Der BGH bejaht dies im Ergebnis mit folgender Begründung:
„a) Eine Besitzstörung kann darin begründet sein, dass der Besitzer bei dem Gebrauch der Sache durch Immissionen im Sinne des § 906 Abs. 1 Satz 1 BGB beeinträchtigt wird [...]. Dass einem Mieter ein Abwehranspruch nach § 862 Abs. 1 BGB gegen Besitzstörungen durch den von einem anderen Mieter verursachten Lärm zustehen kann, ist in der Rechtsprechung [...] anerkannt und ist auch in der von dem Berufungsgericht zitierten Urteil des Bundesgerichtshofs zur sog. Versorgungssperre [...] nicht anders gesehen worden. Dem Besitzer wird - obwohl ihm an der Sache kein dingliches Recht zusteht - durch den Abwehranspruch ein dem § 1004 BGB entsprechender Schutz gegen von außen kommende Störungen seiner Sachherrschaft gewährt. Er wird insoweit behandelt, als wäre er Eigentümer der Sache [...]. Für Besitzstörungen durch Rauch und Ruß kann grundsätzlich nichts anderes gelten.“
III. Verbotene Eigenmacht
Die Störung muss eine verbotene Eigenmacht darstellen. Diese entfällt insbesondere bei Zustimmung des Besitzers oder bei gesetzlicher Gestattung (PWW/Prütting, § 862 Rn. 2).
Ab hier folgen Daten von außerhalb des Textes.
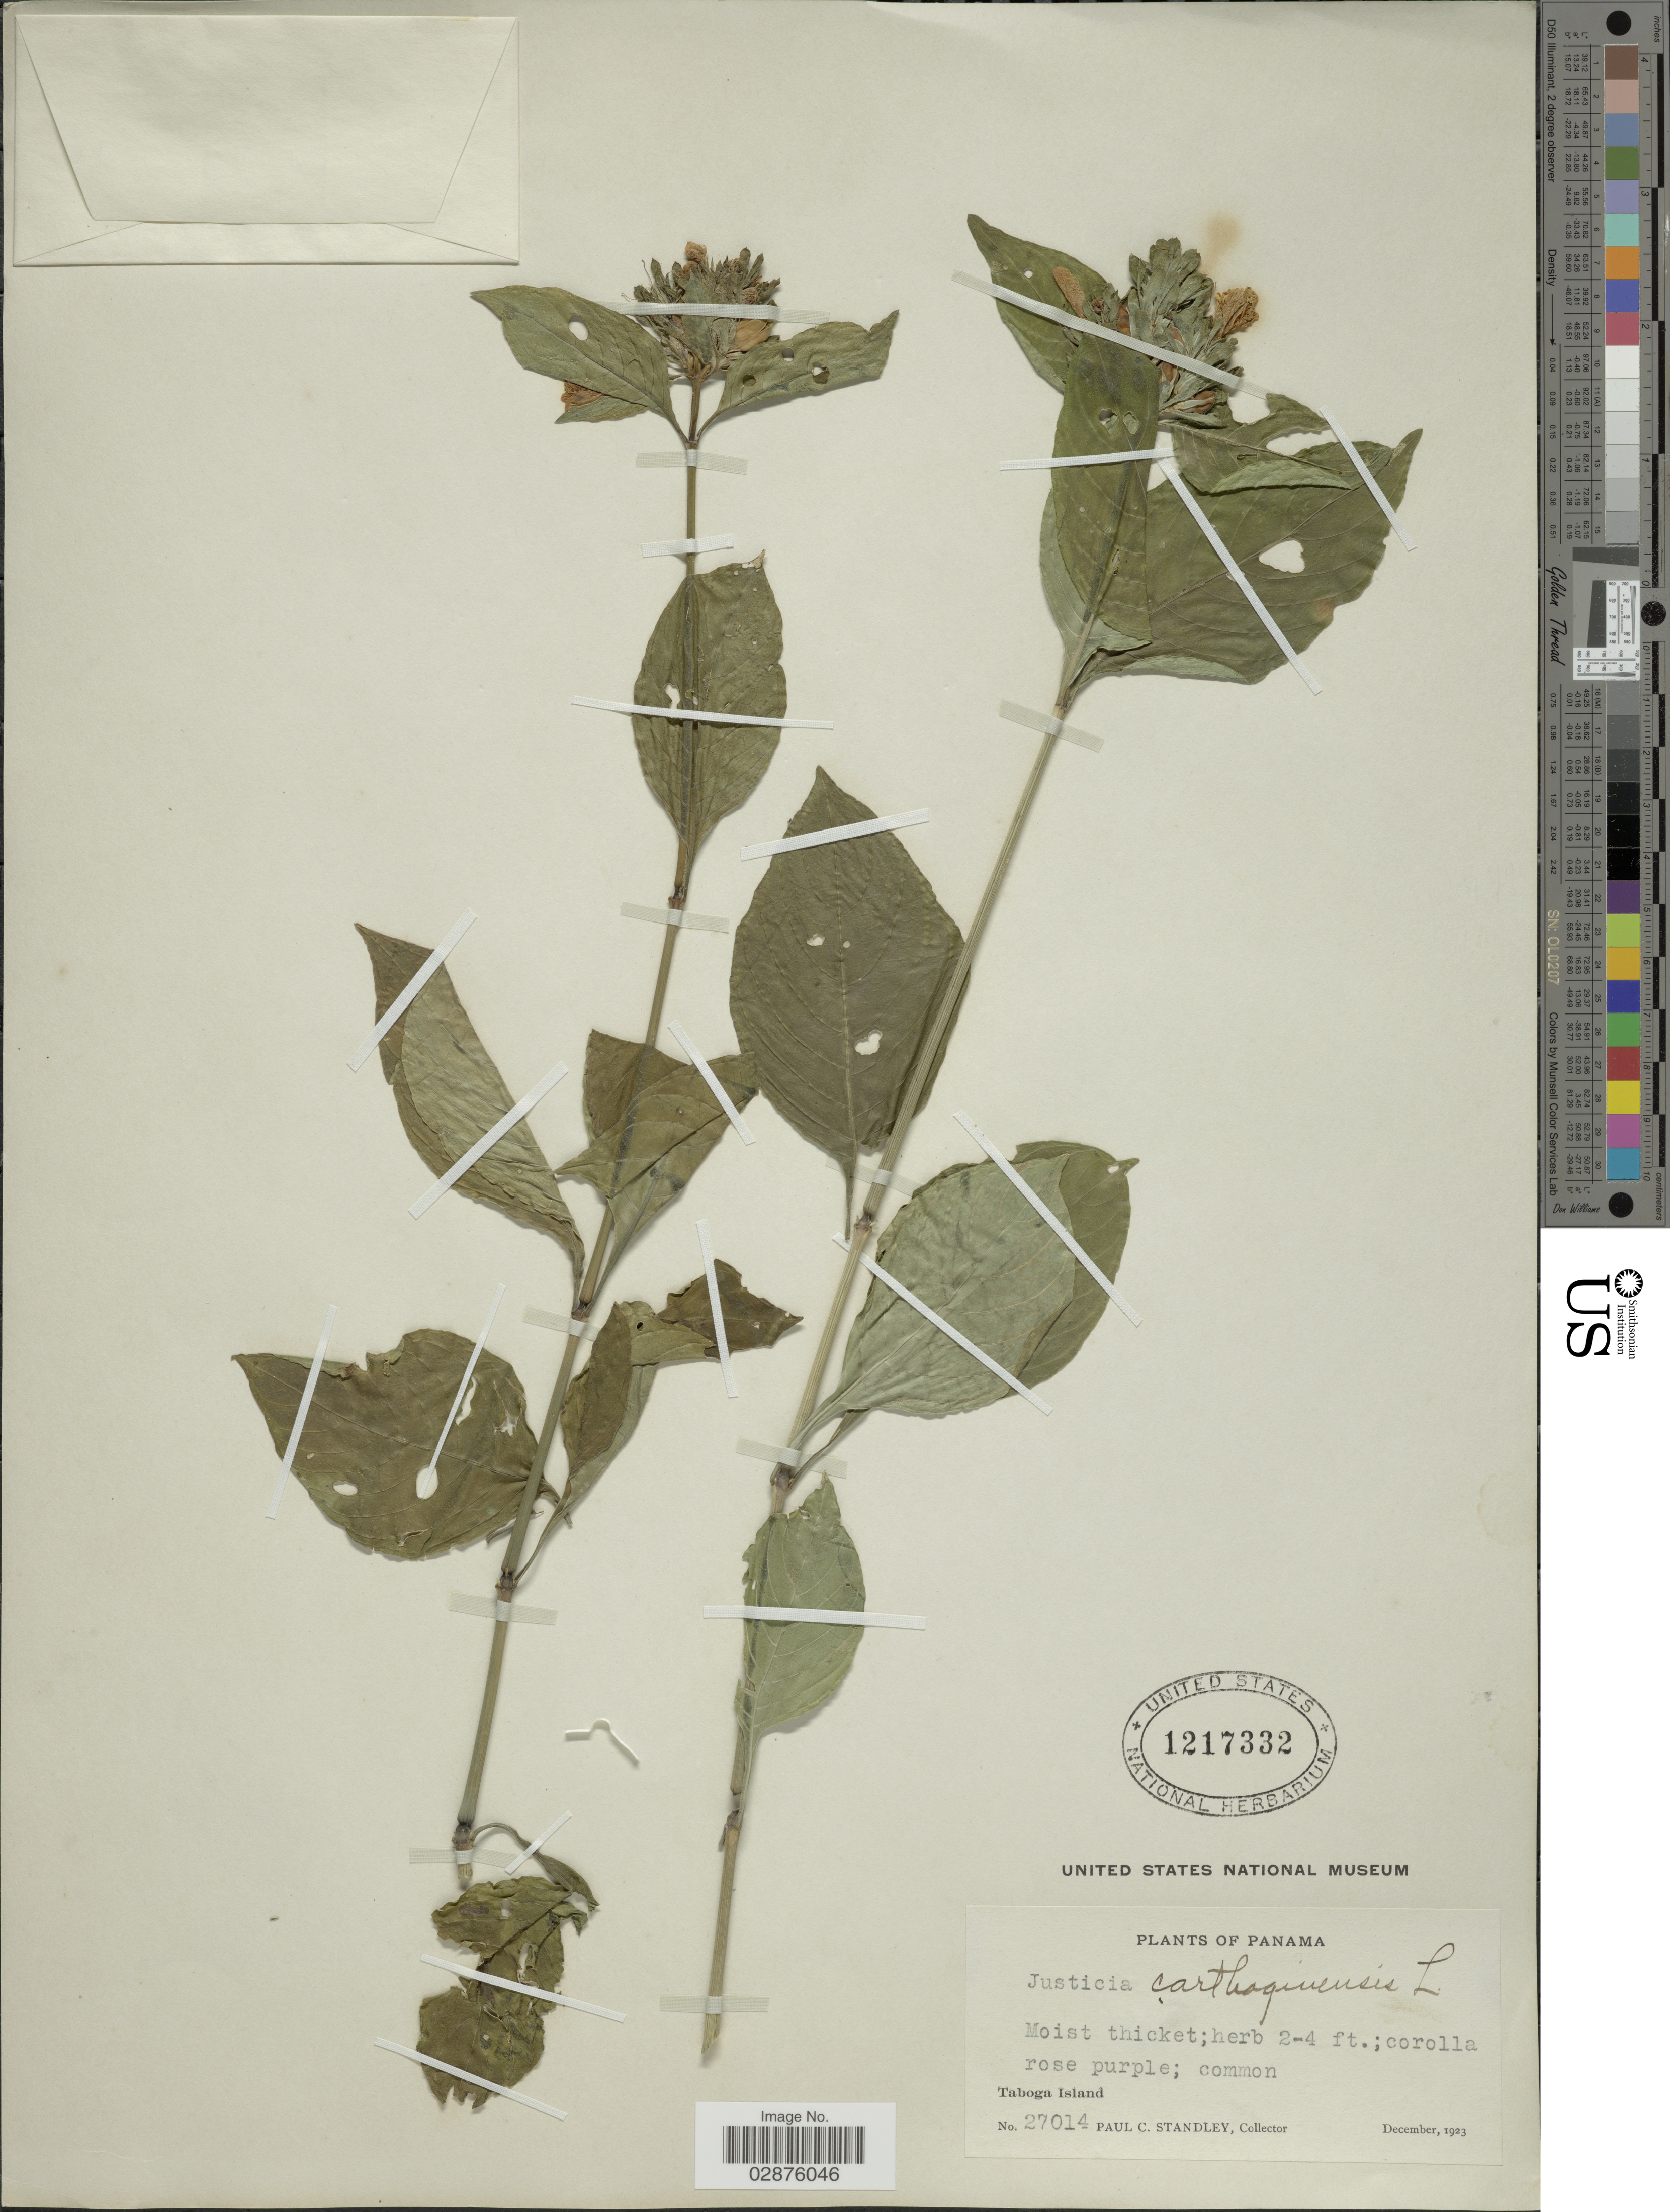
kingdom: Plantae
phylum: Tracheophyta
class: Magnoliopsida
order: Lamiales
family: Acanthaceae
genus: Justicia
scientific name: Justicia carthaginensis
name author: Jacq.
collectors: P. C. Standley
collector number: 27014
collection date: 1923-12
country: Panama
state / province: Panamá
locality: Taboga Island.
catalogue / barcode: US 1217332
Im Ergebnis bejaht der BGH verbotene Eigenmacht mit folgender Begründung:
„b) Entgegen der Auffassung des Berufungsgerichts kommt es nicht darauf an, ob den Beklagten das Rauchen im Verhältnis zu ihrem Vermieter gestattet ist.
aa) Verbotene Eigenmacht ist nicht deswegen zu verneinen, weil das Rauchen im Verhältnis zwischen Mietvertragsparteien im Allgemeinen zum vertragsgemäßen Gebrauch der Wohnung gehört [...]. Nach § 858 Abs. 1 BGB ist allein maßgeblich, dass die Entziehung oder Störung des Besitzes ohne den Willen des Besitzers erfolgt und nicht durch das Gesetz gestattet ist. Vertragliche Vereinbarungen des Störers mit Dritten vermögen eine Besitzstörung grundsätzlich nicht zu rechtfertigen.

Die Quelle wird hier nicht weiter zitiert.